In view of the uncertainties described above all potentially affected businesses will eagerly await the response of the Irish Revenue Commissioners’ and other EU authorities in order to clarify matters. However this does not mean that companies should wait to see how tax authorities implement the case. Instead, companies should now begin the process of identifying the potential impact and examining solutions.

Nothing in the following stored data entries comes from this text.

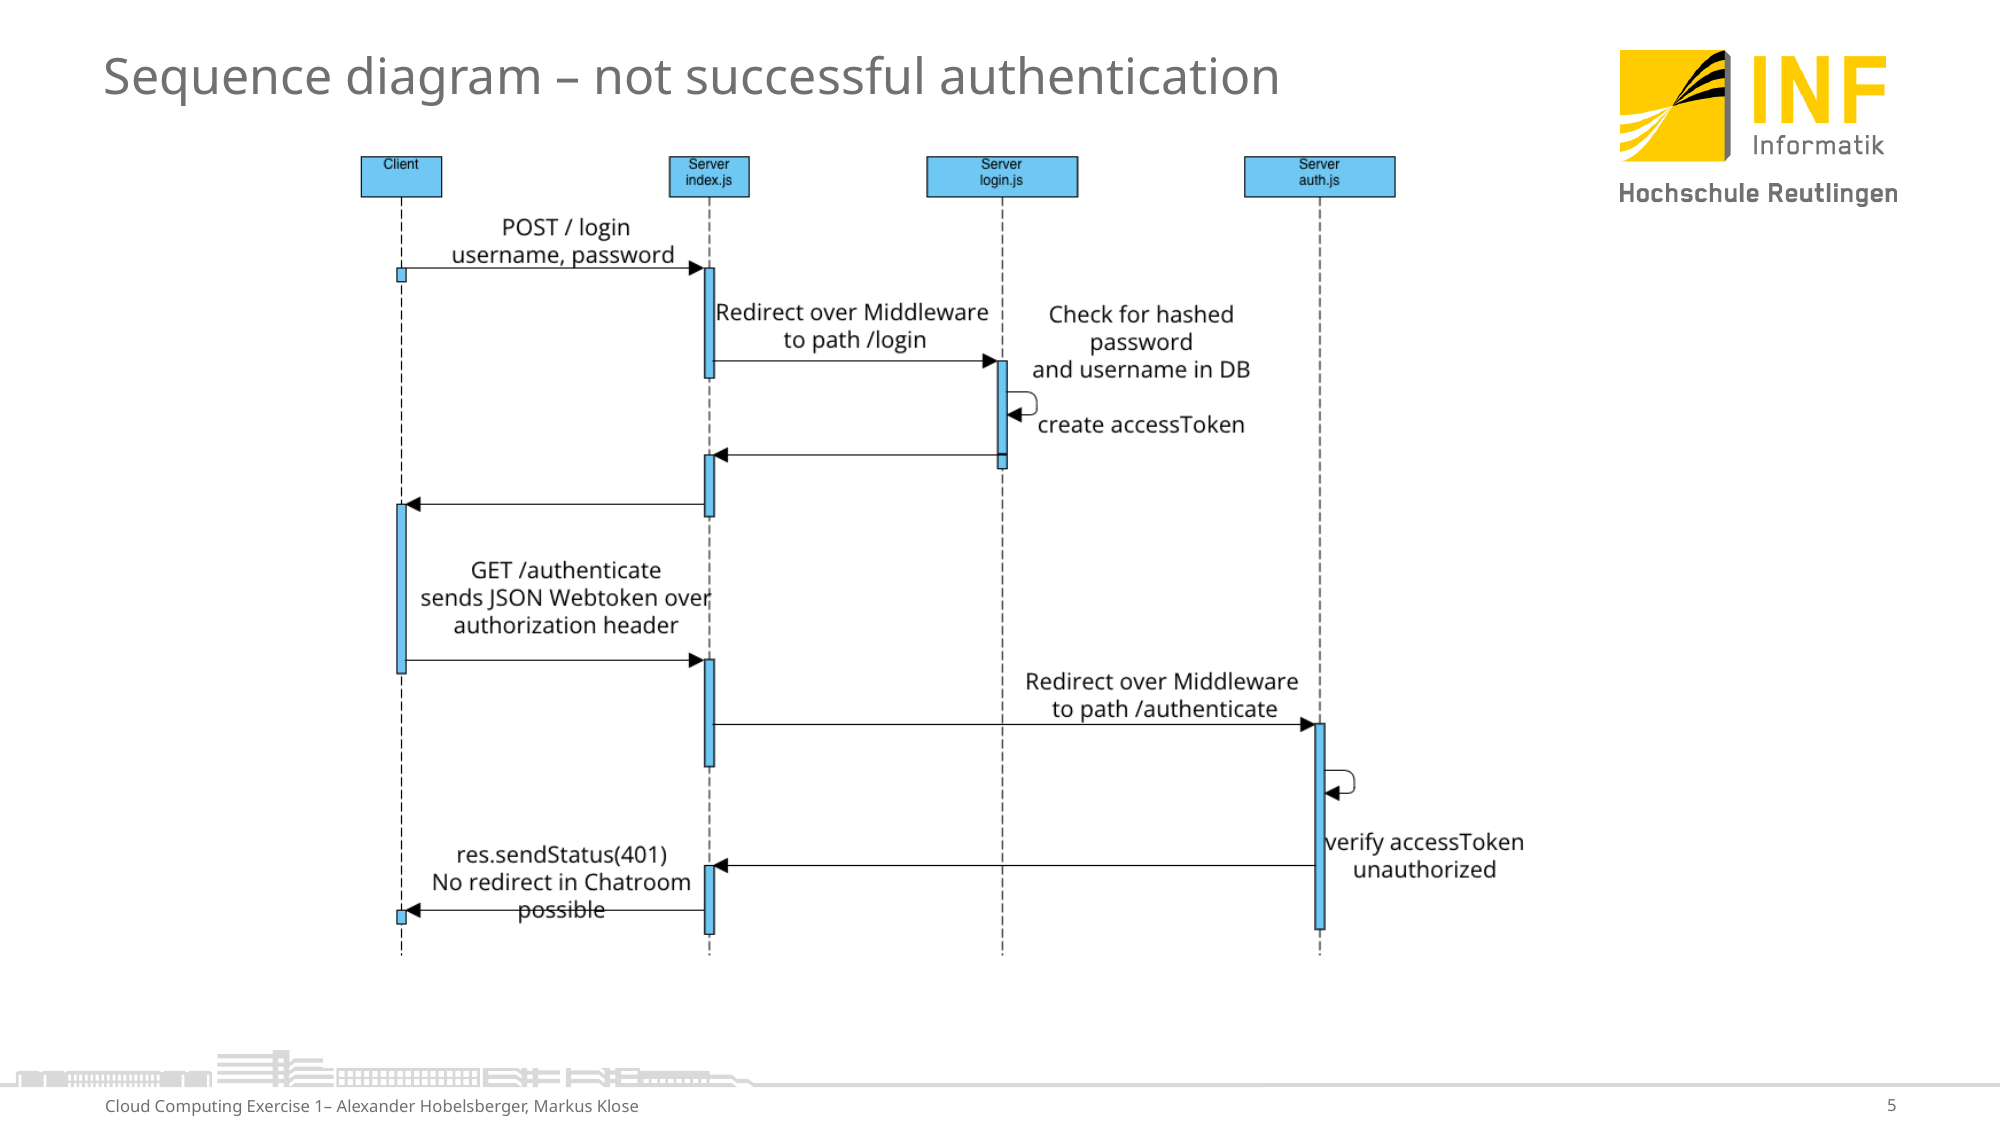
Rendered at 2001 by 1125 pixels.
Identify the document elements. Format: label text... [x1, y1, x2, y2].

title Sequence diagram – not successful authentication [103, 51, 1473, 164]
slide_number 5 [1752, 1087, 1897, 1125]
footer Cloud Computing Exercise 1– Alexander Hobelsberger, Markus Klose [105, 1087, 1576, 1125]
picture [323, 114, 1547, 1068]
picture [1620, 50, 1897, 207]
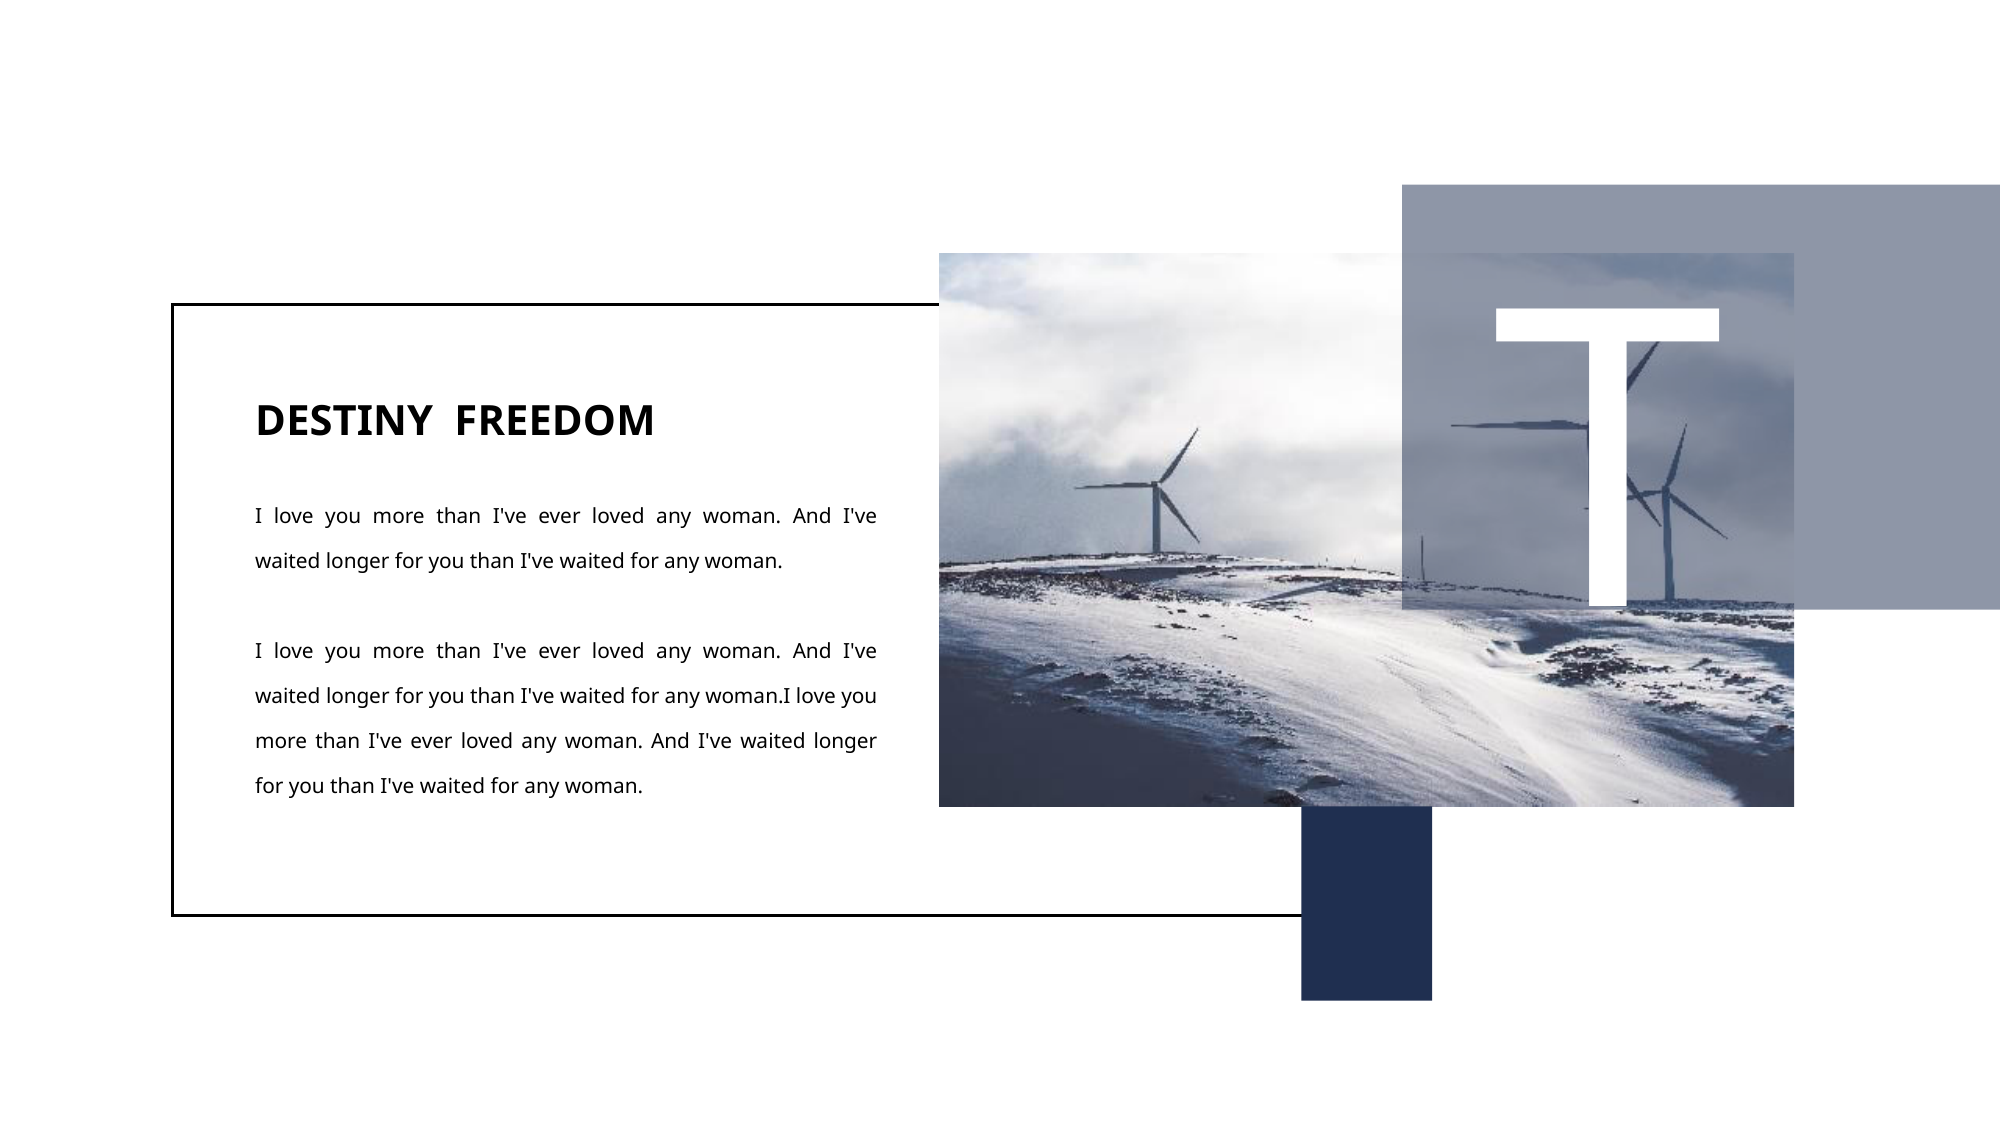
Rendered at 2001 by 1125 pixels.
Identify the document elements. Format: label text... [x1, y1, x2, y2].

text_box [939, 253, 1795, 807]
text_box [1300, 805, 1433, 1002]
text_box DESTINY FREEDOM [240, 386, 795, 452]
text_box [172, 303, 1300, 917]
text_box [1814, 184, 2000, 611]
text_box I love you more than I've ever loved any woman. And I've waited longer for you than I've waited for any woman. I love you more than I've ever loved any woman. And I've waited longer for you than I've waited for any woman.I love you more than I've ever loved any woman. And I've waited longer for you than I've waited for any woman. [240, 475, 892, 807]
text_box T [1402, 182, 1814, 697]
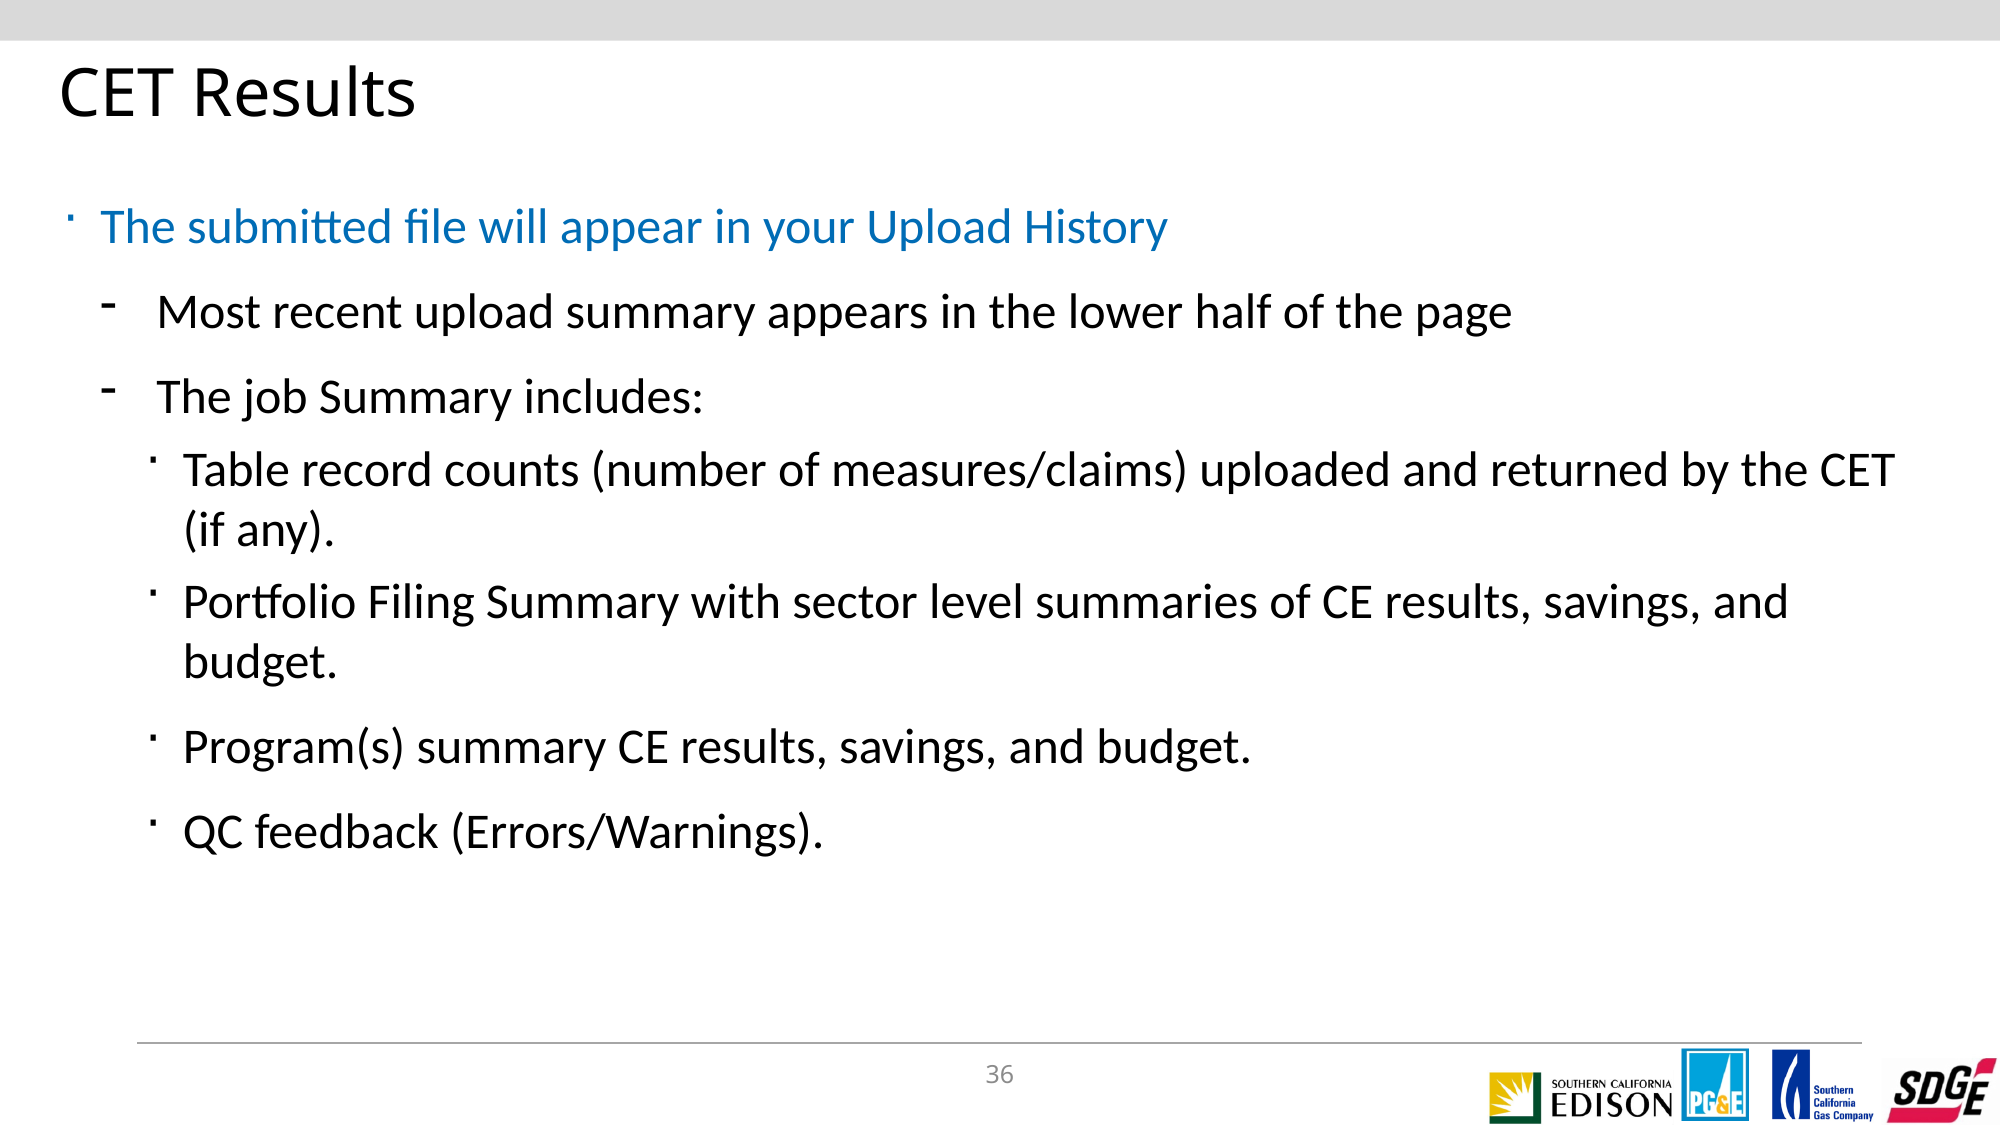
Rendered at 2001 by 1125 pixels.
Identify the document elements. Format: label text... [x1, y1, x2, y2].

What can companies do now?

The most important initial step that companies can and should do is to assess the potential impact on their organisation. This initial assessment would involve a high level review of all intra-company flows as follows:

  • Tax and finance teams would work together to map all relevant intercompany transactions capturing details of the nature of the services, the value and location of the supplier and recipient
  • The mapped data would then be analysed by applying VAT logic to each transaction. This would enable the organisation to quantify the headline potential VAT costs
  • The organisation could then focus on and prioritise the transactions where solutions are required. The potential solutions could then be explored with the business functions, preferred options identified and feasibility determined.
  • This initial assessment would enable companies to identify where the potential significant costs could arise and to begin examining the feasibility of different solutions.

While the manner in which each organisation will address the potential impacts is different (and will be partially determined by how each Member State enacts the decision), some of the concepts that companies are now examining include the following:

  • Is a VAT group the most efficient way of structuring the group’s affairs? For example, where the value of head office / branch supplies is large it may be beneficial to remove the branch / head office from a local VAT group.
  • Is it feasible to establish a cost sharing group on a pan-European basis? The establishment of a cost sharing group, subject to certain conditions, enables supplies between members of the group to be supplied exempt from VAT.
  • Are VAT exemptions being maximised? Previously the VAT rate applicable to certain head office / branch transactions may not have been considered in detail as the transactions were disregarded. If the transactions cannot be disregarded the services should be examined in detail to determine whether any of them qualify for VAT exemption in their own right.
  • Where transfer pricing adjustments are made in the direct tax returns, i.e. no actual payments are made between a head office and its branch, can it be argued that the tax base for VAT purposes is nil?


The Skandia case is undoubtedly one of the most significant VAT cases for many years for financial services organisations. Uncertainties remain, not least how the Irish Revenue Commissioners and other Member States will implement the decision. However, there are many practical steps companies can take now to mitigate the potential impact of the decision, even if the Irish Revenue were to take a broad interpretation of the case.